Records from a dataset:
-------------------------
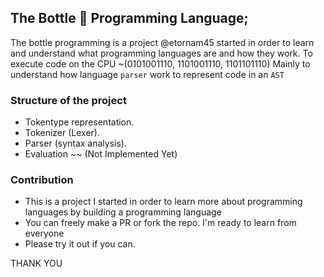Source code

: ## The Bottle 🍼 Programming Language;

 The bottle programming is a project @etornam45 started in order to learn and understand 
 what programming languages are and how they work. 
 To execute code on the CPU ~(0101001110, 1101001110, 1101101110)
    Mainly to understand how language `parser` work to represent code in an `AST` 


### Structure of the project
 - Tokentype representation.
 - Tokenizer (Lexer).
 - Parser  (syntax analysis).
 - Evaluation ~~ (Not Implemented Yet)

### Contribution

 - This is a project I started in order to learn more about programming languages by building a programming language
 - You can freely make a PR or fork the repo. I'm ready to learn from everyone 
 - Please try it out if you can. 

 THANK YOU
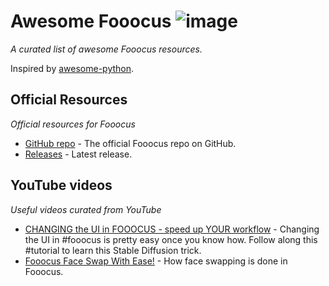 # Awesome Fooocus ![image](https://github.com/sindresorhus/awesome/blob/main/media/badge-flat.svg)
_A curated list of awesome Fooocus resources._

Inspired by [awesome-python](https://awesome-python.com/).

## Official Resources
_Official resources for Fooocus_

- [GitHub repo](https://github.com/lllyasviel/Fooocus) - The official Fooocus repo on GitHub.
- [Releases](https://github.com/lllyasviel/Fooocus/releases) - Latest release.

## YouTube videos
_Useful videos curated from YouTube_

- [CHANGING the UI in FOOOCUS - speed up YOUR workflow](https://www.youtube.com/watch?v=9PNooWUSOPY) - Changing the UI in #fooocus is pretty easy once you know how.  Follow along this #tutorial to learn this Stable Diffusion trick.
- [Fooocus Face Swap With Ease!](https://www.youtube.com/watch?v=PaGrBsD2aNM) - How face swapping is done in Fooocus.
-------------------------
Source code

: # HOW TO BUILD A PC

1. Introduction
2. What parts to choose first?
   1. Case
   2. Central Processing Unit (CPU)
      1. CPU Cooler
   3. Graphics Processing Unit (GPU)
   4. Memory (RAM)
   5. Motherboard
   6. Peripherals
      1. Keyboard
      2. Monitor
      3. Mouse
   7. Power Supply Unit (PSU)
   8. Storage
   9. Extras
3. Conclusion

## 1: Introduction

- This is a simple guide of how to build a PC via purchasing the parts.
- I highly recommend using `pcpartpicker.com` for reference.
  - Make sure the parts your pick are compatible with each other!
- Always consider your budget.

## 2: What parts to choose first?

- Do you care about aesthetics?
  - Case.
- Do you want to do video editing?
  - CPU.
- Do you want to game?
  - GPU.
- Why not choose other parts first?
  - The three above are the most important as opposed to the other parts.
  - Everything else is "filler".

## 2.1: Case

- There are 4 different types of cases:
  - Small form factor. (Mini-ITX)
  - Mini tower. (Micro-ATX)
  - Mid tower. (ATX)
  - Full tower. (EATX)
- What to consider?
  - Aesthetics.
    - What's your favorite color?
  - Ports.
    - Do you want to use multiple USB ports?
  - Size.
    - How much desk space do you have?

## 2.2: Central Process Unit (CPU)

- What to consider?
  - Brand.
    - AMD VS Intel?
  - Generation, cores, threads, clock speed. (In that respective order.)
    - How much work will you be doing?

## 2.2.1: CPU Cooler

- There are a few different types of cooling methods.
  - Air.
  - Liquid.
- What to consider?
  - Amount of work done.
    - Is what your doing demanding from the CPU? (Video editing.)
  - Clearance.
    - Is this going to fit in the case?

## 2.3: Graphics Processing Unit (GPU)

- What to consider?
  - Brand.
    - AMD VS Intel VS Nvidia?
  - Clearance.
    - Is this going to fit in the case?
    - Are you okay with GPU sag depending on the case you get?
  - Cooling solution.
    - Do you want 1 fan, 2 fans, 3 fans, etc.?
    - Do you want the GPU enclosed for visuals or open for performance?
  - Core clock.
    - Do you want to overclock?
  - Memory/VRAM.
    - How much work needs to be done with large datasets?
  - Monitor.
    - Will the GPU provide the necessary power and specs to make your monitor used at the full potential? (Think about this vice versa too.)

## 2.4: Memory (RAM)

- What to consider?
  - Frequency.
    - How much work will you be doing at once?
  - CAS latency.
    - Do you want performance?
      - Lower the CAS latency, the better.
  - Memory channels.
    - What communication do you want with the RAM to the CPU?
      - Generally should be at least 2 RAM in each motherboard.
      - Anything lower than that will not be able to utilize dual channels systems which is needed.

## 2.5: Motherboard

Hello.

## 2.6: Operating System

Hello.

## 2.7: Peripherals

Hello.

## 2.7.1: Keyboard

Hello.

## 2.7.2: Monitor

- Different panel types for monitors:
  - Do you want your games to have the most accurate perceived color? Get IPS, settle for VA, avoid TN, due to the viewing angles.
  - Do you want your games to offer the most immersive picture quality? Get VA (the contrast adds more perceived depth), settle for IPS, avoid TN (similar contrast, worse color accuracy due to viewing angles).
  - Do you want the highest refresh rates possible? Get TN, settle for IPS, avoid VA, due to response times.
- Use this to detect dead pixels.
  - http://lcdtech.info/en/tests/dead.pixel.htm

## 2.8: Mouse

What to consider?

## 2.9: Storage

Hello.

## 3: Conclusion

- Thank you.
-------------------------
PROBLEM TO SOLVE:
In the entries above, find the line holding "## 2.2.1: CPU Cooler" and the line holding "- Generally should", then retype exactly those two lines and every line between them, and nothing else.

RESPONSE TO THE EXERCISE:
## 2.2.1: CPU Cooler

- There are a few different types of cooling methods.
  - Air.
  - Liquid.
- What to consider?
  - Amount of work done.
    - Is what your doing demanding from the CPU? (Video editing.)
  - Clearance.
    - Is this going to fit in the case?

## 2.3: Graphics Processing Unit (GPU)

- What to consider?
  - Brand.
    - AMD VS Intel VS Nvidia?
  - Clearance.
    - Is this going to fit in the case?
    - Are you okay with GPU sag depending on the case you get?
  - Cooling solution.
    - Do you want 1 fan, 2 fans, 3 fans, etc.?
    - Do you want the GPU enclosed for visuals or open for performance?
  - Core clock.
    - Do you want to overclock?
  - Memory/VRAM.
    - How much work needs to be done with large datasets?
  - Monitor.
    - Will the GPU provide the necessary power and specs to make your monitor used at the full potential? (Think about this vice versa too.)

## 2.4: Memory (RAM)

- What to consider?
  - Frequency.
    - How much work will you be doing at once?
  - CAS latency.
    - Do you want performance?
      - Lower the CAS latency, the better.
  - Memory channels.
    - What communication do you want with the RAM to the CPU?
      - Generally should be at least 2 RAM in each motherboard.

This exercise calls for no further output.